### Work task
Copy every line of the data in which the word "Update" occurs.

Collected data:
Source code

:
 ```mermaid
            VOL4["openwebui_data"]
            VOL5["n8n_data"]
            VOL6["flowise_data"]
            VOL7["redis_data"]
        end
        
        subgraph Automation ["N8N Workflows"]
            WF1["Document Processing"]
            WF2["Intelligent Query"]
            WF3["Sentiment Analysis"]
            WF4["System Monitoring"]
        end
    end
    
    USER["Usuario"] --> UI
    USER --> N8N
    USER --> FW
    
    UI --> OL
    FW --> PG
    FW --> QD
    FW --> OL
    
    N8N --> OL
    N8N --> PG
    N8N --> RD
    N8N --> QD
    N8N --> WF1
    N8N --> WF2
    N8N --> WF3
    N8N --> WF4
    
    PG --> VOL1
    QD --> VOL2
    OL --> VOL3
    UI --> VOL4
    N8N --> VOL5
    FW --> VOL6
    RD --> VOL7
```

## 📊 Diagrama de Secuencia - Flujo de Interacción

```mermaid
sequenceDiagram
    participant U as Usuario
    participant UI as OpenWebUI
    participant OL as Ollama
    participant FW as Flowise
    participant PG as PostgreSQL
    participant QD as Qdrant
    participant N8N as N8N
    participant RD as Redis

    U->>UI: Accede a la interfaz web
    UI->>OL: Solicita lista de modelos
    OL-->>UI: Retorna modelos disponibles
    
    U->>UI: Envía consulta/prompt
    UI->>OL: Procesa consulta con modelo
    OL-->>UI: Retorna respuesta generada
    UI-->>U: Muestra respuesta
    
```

--

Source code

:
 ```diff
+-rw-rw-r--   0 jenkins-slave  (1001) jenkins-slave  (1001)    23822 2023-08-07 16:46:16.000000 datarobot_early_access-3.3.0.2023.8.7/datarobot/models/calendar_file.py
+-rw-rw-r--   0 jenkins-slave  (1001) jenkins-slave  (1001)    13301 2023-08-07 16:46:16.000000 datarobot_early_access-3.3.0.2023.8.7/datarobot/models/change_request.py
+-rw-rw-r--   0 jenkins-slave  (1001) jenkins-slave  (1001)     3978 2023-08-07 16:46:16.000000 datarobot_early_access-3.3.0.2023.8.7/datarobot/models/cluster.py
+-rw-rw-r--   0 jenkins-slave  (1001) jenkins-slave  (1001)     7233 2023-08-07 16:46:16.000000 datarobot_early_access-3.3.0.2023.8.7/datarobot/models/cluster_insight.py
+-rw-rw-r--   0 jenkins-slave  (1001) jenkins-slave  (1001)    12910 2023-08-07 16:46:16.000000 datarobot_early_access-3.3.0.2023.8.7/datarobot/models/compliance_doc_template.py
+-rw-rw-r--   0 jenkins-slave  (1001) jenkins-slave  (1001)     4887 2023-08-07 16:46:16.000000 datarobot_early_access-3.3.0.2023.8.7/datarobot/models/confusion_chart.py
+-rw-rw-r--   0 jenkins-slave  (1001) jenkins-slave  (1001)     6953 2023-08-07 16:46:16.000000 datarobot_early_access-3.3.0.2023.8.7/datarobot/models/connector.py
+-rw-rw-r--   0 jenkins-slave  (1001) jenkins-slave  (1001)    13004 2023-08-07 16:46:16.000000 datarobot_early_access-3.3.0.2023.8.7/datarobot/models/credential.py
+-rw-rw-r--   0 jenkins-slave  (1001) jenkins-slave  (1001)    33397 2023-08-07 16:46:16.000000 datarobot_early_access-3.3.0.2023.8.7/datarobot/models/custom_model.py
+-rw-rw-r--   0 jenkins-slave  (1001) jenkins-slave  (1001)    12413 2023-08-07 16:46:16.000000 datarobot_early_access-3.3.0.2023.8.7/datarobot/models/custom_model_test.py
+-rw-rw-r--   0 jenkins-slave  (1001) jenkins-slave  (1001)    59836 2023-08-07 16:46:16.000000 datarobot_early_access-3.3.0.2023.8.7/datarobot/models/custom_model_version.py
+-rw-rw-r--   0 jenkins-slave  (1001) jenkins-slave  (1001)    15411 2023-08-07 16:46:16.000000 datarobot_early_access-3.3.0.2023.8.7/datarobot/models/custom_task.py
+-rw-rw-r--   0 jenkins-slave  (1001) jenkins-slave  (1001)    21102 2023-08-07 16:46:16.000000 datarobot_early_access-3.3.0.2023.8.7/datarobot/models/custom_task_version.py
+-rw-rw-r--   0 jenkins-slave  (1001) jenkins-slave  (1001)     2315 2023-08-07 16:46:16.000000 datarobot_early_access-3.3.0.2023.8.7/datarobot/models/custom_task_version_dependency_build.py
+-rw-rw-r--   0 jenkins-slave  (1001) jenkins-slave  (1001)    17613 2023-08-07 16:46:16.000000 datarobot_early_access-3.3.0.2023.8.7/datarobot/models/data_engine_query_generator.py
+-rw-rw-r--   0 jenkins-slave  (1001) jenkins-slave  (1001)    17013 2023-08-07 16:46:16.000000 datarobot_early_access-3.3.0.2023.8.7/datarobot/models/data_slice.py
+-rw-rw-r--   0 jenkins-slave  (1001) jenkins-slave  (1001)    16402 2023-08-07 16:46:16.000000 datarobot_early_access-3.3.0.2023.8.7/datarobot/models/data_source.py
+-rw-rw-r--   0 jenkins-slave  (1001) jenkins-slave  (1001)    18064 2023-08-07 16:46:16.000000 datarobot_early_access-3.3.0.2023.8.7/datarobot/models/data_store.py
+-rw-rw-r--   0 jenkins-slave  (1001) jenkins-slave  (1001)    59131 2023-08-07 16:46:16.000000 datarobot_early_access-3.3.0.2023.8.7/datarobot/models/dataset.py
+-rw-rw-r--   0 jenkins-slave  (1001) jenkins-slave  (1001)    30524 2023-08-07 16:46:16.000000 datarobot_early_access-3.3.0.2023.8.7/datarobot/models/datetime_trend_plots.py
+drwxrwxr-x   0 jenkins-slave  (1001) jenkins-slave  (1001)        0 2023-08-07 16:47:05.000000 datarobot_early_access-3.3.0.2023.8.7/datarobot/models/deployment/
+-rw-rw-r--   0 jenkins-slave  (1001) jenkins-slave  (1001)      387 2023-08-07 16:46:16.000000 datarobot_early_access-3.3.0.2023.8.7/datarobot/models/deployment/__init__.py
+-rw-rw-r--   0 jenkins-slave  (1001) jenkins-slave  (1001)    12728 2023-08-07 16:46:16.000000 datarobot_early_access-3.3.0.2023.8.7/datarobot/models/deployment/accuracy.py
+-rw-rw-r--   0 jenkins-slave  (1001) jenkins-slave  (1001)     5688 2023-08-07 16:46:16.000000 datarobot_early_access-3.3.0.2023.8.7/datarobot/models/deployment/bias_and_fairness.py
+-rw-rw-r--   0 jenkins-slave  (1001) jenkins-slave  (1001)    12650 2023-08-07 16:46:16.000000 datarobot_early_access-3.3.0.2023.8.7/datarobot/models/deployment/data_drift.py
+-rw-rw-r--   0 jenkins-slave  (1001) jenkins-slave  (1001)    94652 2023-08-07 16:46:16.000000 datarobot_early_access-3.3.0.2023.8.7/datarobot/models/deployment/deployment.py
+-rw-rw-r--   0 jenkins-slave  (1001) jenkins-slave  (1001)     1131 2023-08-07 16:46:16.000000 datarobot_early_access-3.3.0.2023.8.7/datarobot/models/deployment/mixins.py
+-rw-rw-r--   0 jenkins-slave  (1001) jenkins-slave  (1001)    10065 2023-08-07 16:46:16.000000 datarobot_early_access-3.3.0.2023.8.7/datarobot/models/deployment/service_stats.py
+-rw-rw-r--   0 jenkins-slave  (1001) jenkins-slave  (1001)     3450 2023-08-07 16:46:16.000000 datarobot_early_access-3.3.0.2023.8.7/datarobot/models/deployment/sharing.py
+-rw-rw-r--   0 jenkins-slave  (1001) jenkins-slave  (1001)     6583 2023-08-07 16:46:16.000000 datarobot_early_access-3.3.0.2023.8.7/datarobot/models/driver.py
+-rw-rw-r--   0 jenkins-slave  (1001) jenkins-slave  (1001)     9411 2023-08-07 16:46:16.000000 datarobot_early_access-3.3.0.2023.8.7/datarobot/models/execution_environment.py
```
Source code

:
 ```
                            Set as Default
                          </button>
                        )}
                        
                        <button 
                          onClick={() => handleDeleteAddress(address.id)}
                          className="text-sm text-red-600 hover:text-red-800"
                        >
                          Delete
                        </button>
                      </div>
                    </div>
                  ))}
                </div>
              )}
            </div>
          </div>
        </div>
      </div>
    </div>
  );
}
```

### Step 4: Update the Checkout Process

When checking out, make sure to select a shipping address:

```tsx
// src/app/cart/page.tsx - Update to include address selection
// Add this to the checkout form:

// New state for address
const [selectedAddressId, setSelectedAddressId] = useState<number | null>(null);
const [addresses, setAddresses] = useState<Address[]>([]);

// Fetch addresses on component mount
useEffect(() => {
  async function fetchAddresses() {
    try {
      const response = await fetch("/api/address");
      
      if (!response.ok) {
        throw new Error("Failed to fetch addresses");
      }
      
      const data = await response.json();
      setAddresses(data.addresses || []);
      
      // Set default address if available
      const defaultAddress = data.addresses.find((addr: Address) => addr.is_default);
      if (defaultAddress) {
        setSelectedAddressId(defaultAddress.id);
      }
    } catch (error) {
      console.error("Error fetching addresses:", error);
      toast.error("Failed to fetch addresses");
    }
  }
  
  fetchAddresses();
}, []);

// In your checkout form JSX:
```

...

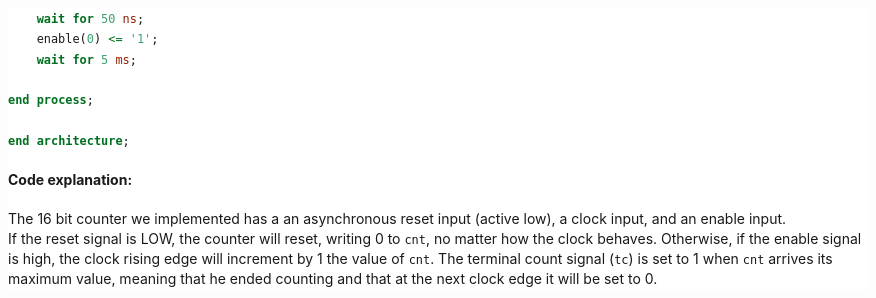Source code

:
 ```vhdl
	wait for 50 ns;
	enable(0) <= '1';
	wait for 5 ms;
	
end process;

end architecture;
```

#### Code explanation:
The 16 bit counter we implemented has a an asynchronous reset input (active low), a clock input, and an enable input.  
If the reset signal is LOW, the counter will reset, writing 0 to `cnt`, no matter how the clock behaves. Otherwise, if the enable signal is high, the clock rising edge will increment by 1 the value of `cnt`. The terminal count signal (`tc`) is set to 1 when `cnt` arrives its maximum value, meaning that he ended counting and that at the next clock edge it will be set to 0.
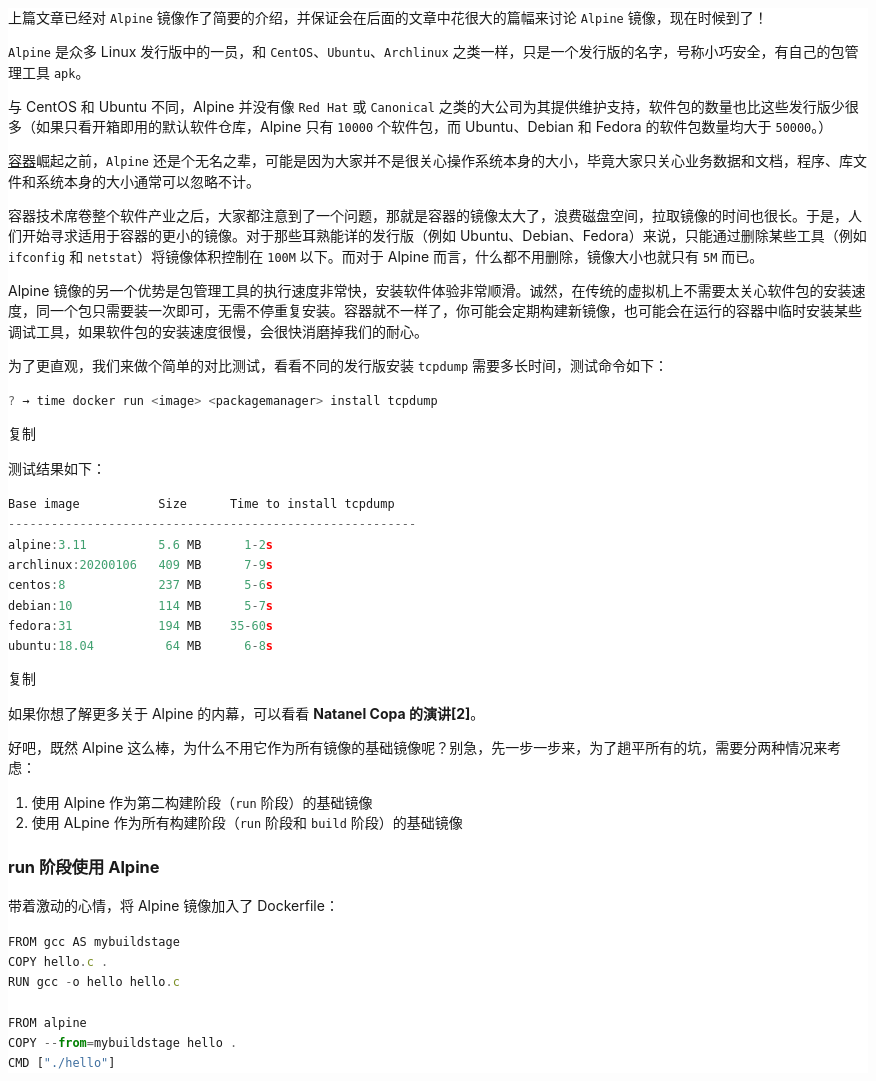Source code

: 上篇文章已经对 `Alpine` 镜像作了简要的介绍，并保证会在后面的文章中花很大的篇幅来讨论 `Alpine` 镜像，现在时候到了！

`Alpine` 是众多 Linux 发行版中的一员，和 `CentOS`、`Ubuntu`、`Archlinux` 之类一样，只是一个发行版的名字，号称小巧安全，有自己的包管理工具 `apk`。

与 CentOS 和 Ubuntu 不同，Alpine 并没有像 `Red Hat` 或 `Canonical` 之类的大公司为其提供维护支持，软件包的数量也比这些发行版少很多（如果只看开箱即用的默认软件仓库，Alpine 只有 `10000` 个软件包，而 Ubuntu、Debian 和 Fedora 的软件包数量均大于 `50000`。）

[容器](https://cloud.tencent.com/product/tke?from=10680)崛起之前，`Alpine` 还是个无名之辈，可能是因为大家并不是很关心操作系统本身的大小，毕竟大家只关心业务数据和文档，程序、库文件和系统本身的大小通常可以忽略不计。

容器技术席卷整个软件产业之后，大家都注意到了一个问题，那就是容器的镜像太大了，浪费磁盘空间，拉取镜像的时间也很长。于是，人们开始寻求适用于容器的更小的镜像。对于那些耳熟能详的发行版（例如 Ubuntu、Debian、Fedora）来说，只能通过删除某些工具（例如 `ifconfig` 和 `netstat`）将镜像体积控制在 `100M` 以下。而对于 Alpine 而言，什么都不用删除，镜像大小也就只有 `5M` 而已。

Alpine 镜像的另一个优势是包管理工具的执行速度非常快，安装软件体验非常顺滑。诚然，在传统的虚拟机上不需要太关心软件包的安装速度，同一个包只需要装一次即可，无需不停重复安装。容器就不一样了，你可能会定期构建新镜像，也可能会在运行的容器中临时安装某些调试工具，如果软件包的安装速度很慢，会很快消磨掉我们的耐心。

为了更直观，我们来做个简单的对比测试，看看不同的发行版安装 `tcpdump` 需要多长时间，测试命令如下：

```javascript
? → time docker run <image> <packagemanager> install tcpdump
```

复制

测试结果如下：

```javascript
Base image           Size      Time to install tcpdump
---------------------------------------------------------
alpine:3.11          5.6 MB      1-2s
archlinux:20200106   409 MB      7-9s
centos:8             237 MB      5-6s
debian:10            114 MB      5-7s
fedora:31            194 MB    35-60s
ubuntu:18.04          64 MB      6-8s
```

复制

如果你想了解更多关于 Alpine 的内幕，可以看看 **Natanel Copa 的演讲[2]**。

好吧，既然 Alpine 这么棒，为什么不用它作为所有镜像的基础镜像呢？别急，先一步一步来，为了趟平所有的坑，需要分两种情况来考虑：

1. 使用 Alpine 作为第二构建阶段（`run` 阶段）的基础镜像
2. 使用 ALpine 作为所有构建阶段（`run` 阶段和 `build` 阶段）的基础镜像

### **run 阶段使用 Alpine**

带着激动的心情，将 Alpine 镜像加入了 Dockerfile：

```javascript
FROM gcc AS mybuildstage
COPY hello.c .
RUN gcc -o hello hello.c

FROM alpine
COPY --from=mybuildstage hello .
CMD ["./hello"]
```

### Answer section
### Step 4: Update the Checkout Process
// src/app/cart/page.tsx - Update to include address selection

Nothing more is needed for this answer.